▸ Texte proposé:
════════════════
Il existe différentes mesures du New Age qui correspondent à des modes de participation distincts :
- la religion New Age qui se manifeste par des églises ou congrégations,
- les produits New Age (cours, stages, consultations, artefacts), qui font l’objet de transactions commerciales,
- la culture New Age (lecture de magazines ou de livres, radio, télévision).
Si les deux premiers aspects sont identifiables grâce aux annuaires en ligne des services et commerces New Age (« New Age Directories »), le troisième est beaucoup plus difficile à repérer. L’implantation de librairies New Age ont par exemple perdu de leur signification dans la mesure où les librairies en ligne rencontrent un succès grandissant, et la plupart des librairies grand public sont très fournies en livres New Age. Pour ce qui est de la télévision et des émissions radios, il est également très difficile d’estimer la répartition par Etat.
R. Stark, dans The Future of Religion, 530 a tenté d’analyser la répartition géographique des Nouveaux Mouvements Religieux au sein des Etats-Unis. Il s’est pour cela appuyé sur le travail de J. G. Melton de recensement des sièges des mouvements par Etat, observation numérique tempérée au regard du poids démographique de chaque Etat. Une forte densité géographique correspondra à l’implantation de plusieurs mouvements, et à plus forte raison les sièges sociaux tendront à être localisés dans des Etats urbains et peuplés. Les observations de R. Stark, lorsqu’il croise les données démographiques et la répartition des Nouveaux Mouvements Religieux, font apparaître la répartition suivante :
(source : R. Stark)
Ainsi, les cinq états les plus prisés des Nouveaux Mouvements Religieux se situent tous dans le quart sud-ouest des Etats-Unis, une répartition qui coïncide avec les explications des New Agers : le mouvement se développerait mieux dans certains lieux propices à la spiritualité en général, et aux Etats-Unis ces régions seraient marquées par la présence de réserves et de sites archéologiques amérindiens.
(source : R. Stark)
Nous avons tenté d’effectuer une analyse similaire, en nous appuyant sur les « New Age Directories » que l’on peut trouver sur Internet 531 , que nous avons complétés par un certain nombre d’églises fréquentées par les New Agers (Penser Nouveau, Spiritualiste*, Unitarienne*, Science Religieuse). Les résultats obtenus s’écartent nettement de l’évaluation de R. Stark. L’Etat le plus « New Age », et de loin, serait le Vermont, suivi ensuite par le Colorado, Hawaï et le Maine. La Californie n’arrive qu’en 10ème place, après l’Arizona (9ème) et le Nouveau Mexique (5ème). Quant au Nevada, il est relégué à la 17ème place. Le tableau suivant présente les dix premiers Etats.
════════════════
▸ Consignes:
- a) D'après le texte, quel État arrive en tête du classement New Age établi par les auteurs à partir des « New Age Directories » ?
- b) Renvoyez tel quel, dans la liste, le passage qui va de la ligne contenant « collection date: 1976-07-27 » jusqu'à la fin de la liste, sans y inclure les images.
Le texte et la liste proviennent de sources sans rapport entre elles.

▸ Données à traiter:
════════════════
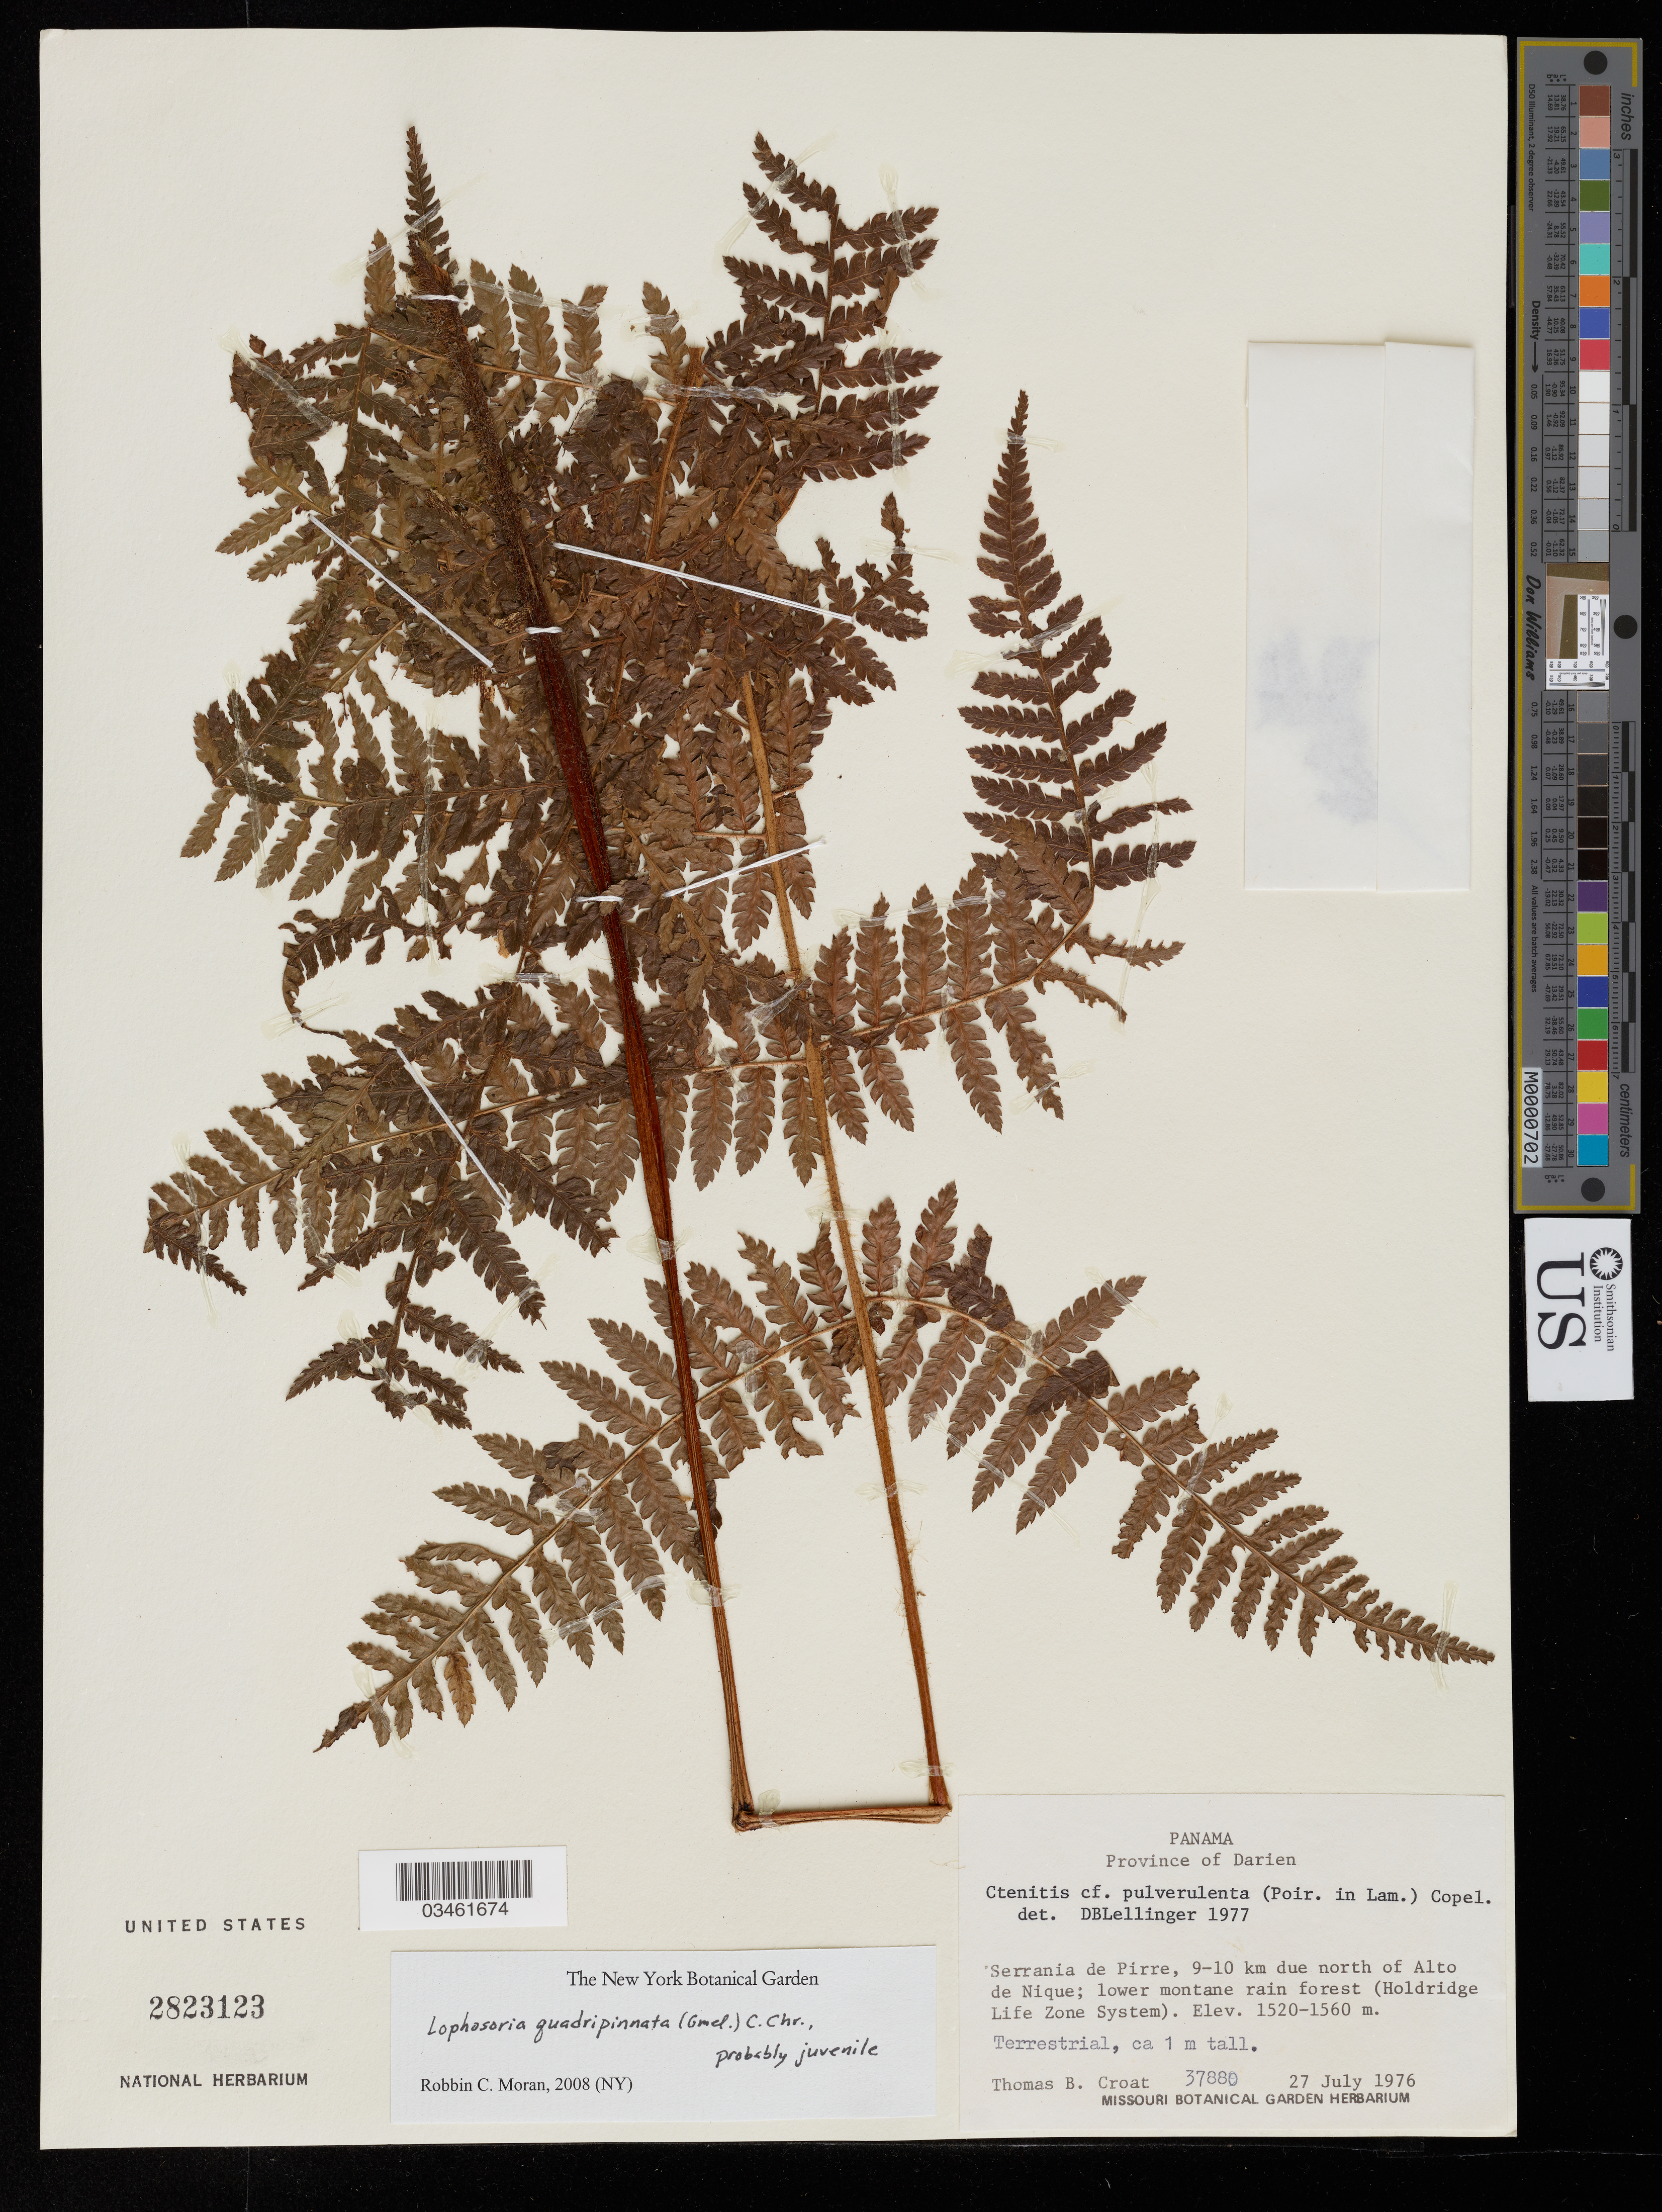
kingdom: Plantae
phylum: Tracheophyta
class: Polypodiopsida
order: Cyatheales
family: Dicksoniaceae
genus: Lophosoria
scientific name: Lophosoria quadripinnata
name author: (J.F. Gmel.) C. Chr.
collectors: T. B. Croat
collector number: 37880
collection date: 1976-07-27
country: Panama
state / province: Darien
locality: Serrania de Pirre, 9-10 km due north of Alto de Nique; lower montane rain forest (Holdridge Life Zone System).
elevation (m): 1520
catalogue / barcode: US 2823123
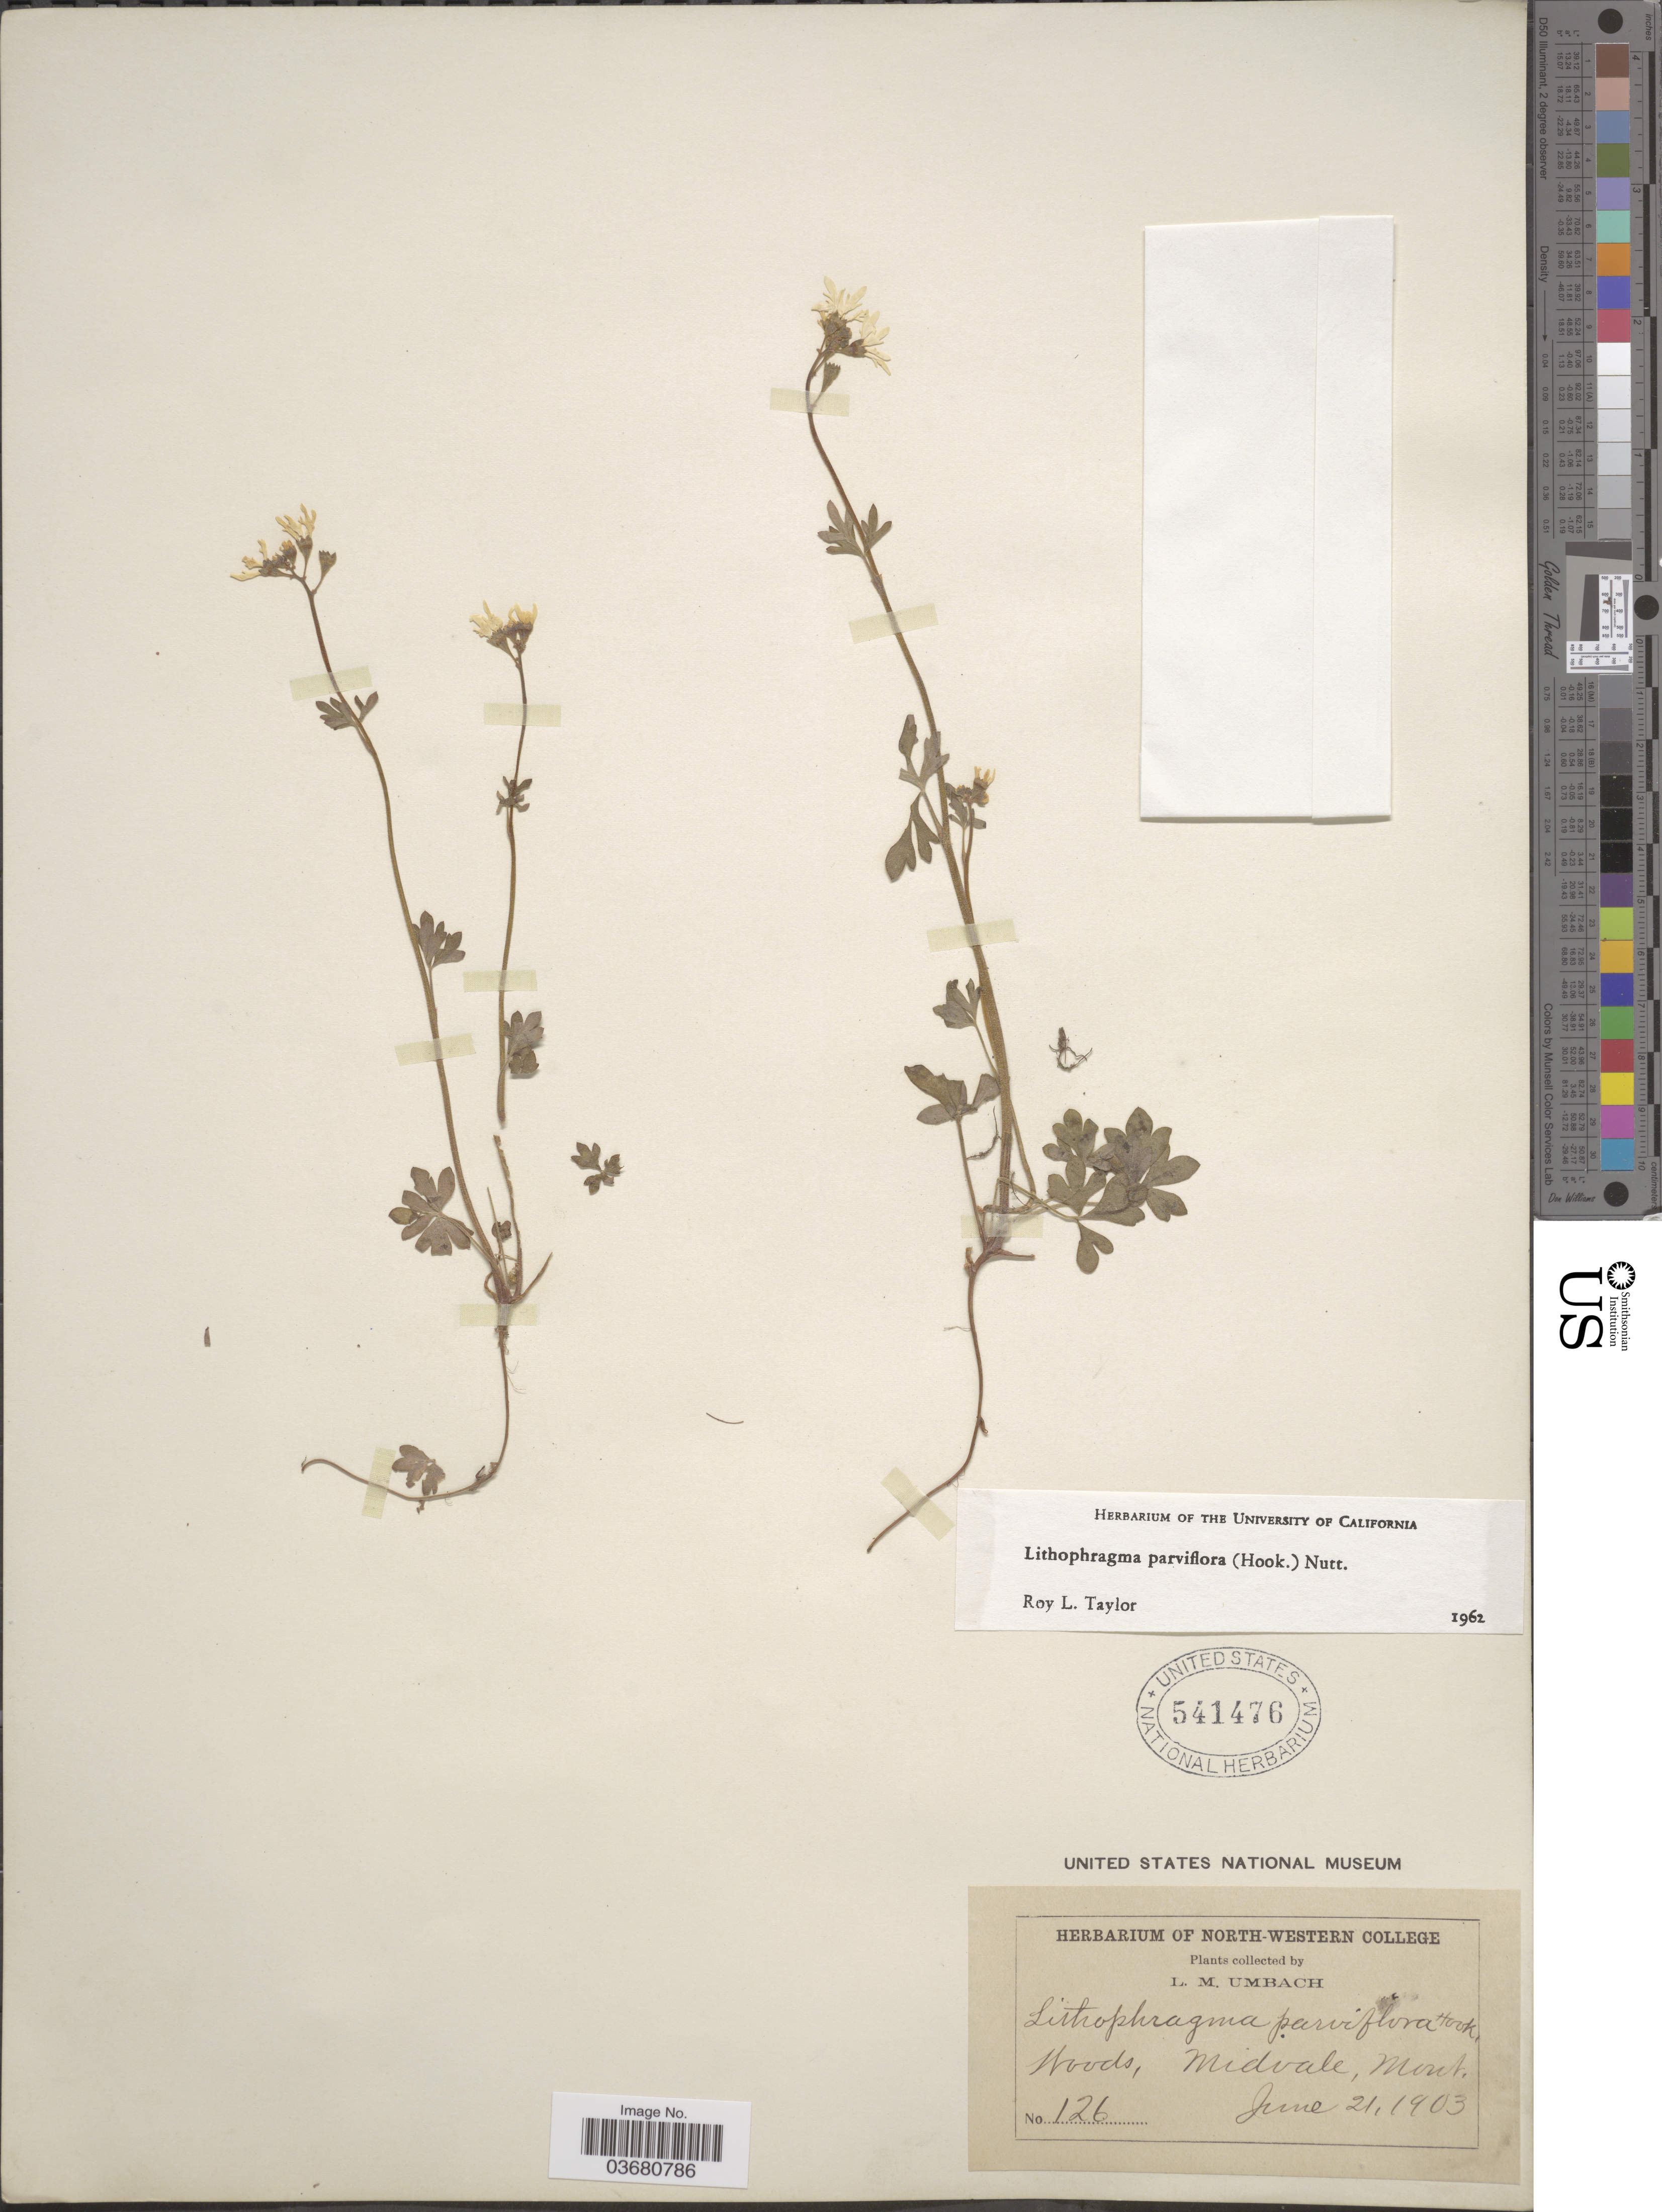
════════════════
▸ Réponses:
- a) Le Vermont.

- b)
collection date: 1976-07-27
country: Panama
state / province: Darien
locality: Serrania de Pirre, 9-10 km due north of Alto de Nique; lower montane rain forest (Holdridge Life Zone System).
elevation (m): 1520
catalogue / barcode: US 2823123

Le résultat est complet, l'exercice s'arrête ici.